--- Entries shown Enclosed Below ---

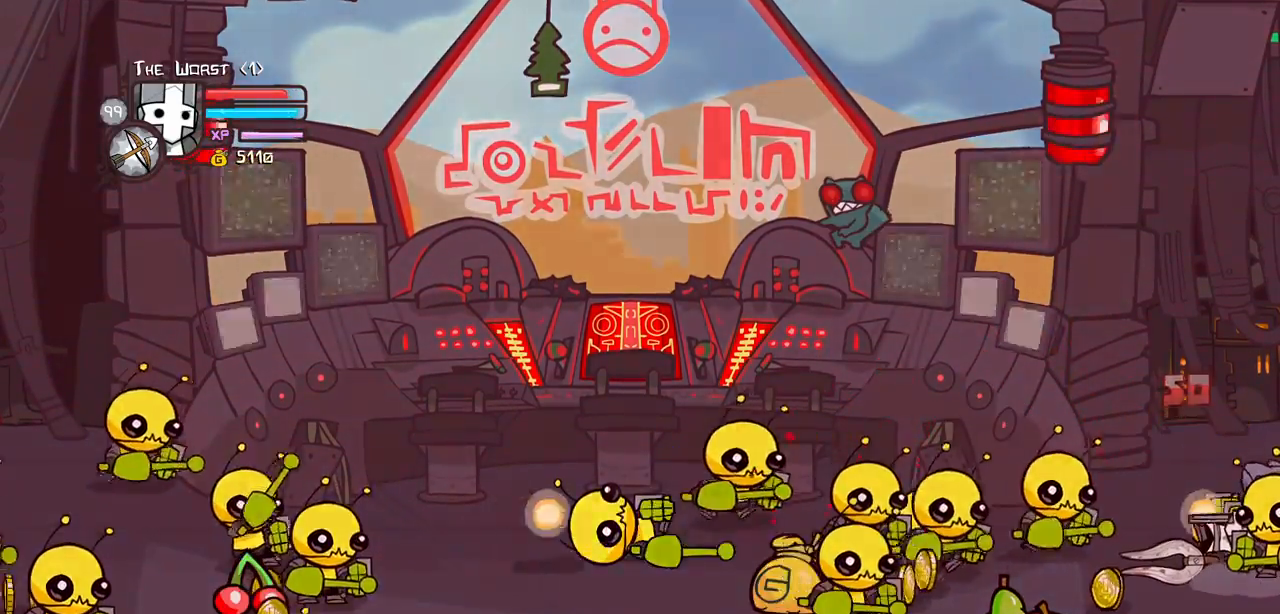
{"keys": ["down", "left"], "events": []}
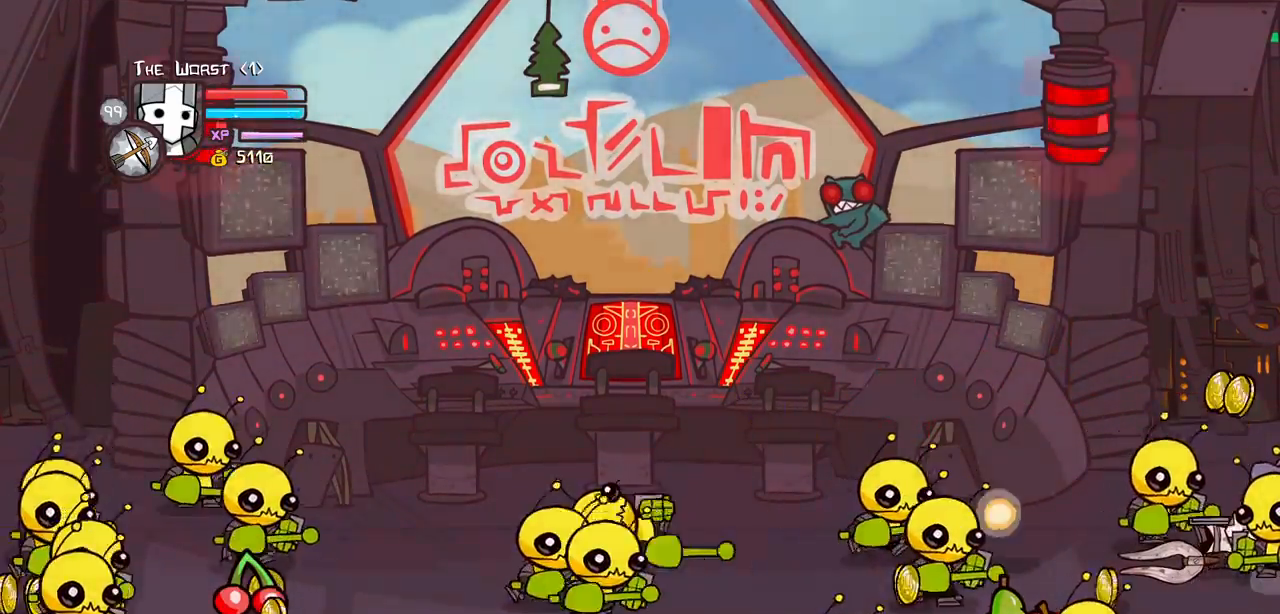
{"keys": ["down", "left"], "events": []}
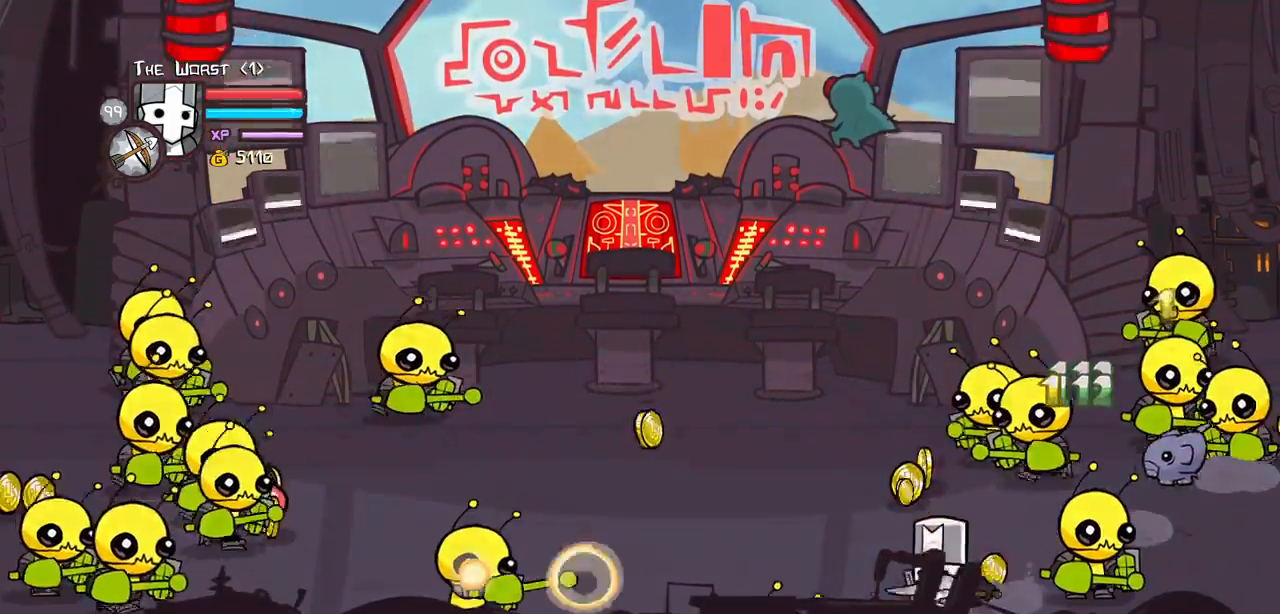
{"keys": ["light", "right", "up"], "events": [[50, "down", "up"], [100, "up", "down"], [184, "left", "up"], [184, "right", "down"], [417, "light", "down"]]}
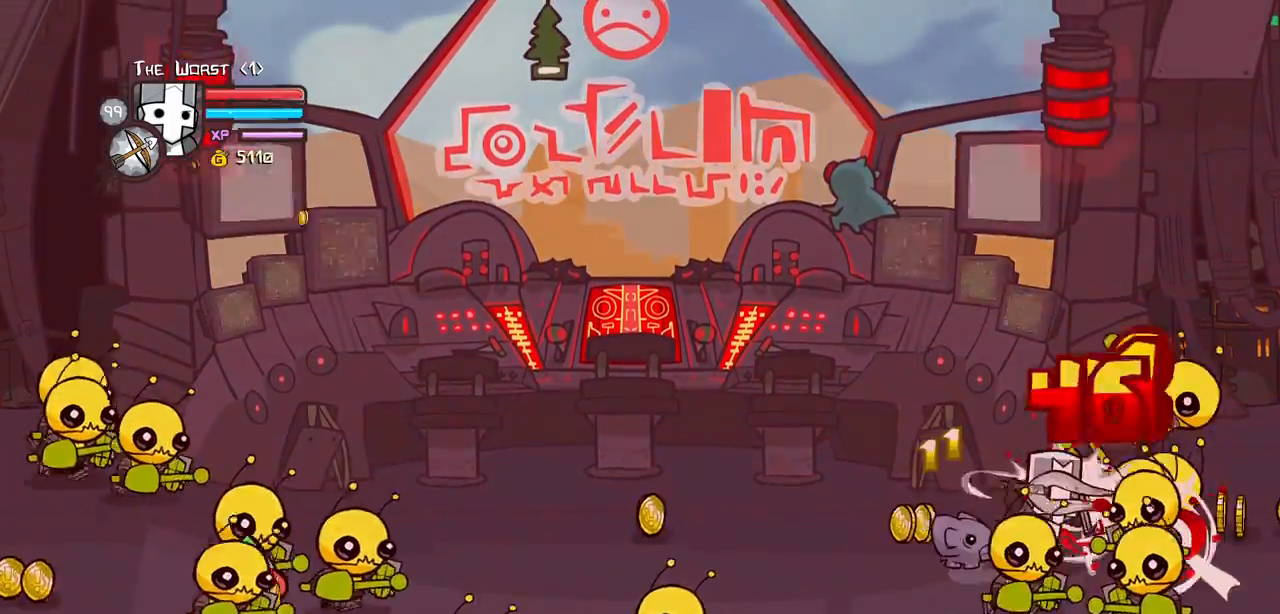
{"keys": ["item", "right"]}
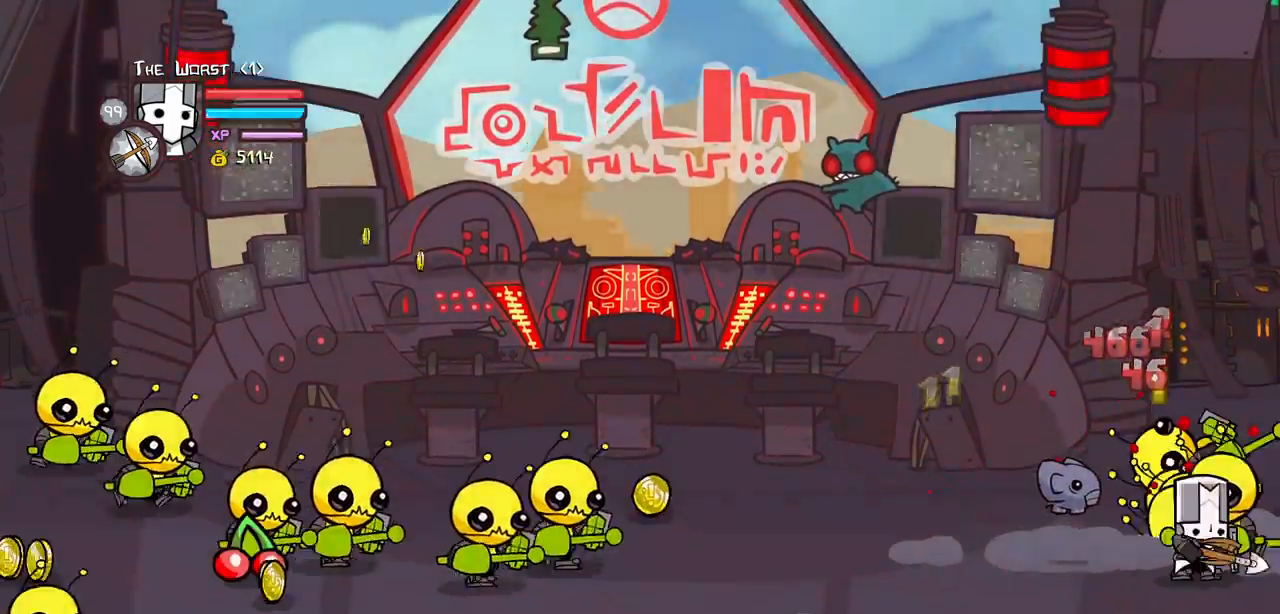
{"keys": ["down", "left"]}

--- End of Enclosed Entries shown ---

Directions for this task -
Search the entries for the word "left", then list each line that holds it.

Task answer -
{"keys": ["down", "left"], "events": []}
{"keys": ["down", "left"], "events": []}
{"keys": ["light", "right", "up"], "events": [[50, "down", "up"], [100, "up", "down"], [184, "left", "up"], [184, "right", "down"], [417, "light", "down"]]}
{"keys": ["down", "left"]}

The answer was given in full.